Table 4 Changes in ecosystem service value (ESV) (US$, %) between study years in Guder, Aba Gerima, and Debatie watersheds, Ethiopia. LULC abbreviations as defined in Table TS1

***

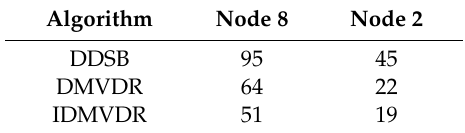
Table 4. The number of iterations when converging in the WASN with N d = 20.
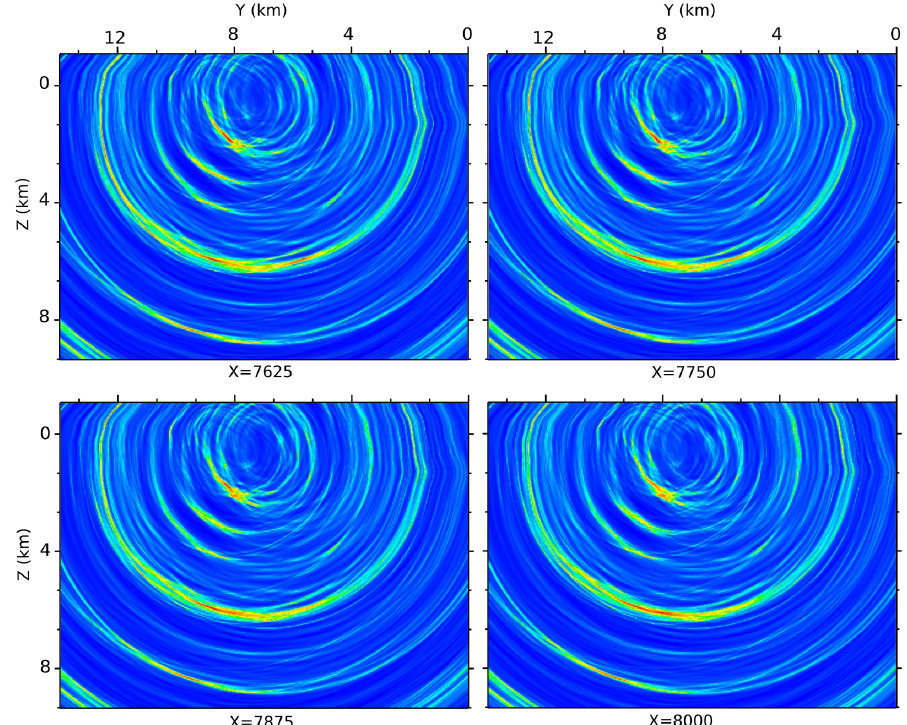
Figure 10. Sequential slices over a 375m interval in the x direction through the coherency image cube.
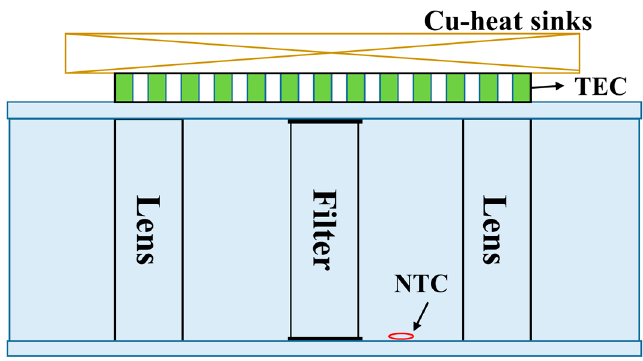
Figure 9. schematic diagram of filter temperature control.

***

ABOUT THIS TASK
Read through the entries, then copy every line where the string "Table" is found.

WRITTEN RESPONSE
Table 4 Changes in ecosystem service value (ESV) (US$, %) between study years in Guder, Aba Gerima, and Debatie watersheds, Ethiopia. LULC abbreviations as defined in Table TS1
Table 4. The number of iterations when converging in the WASN with N d = 20.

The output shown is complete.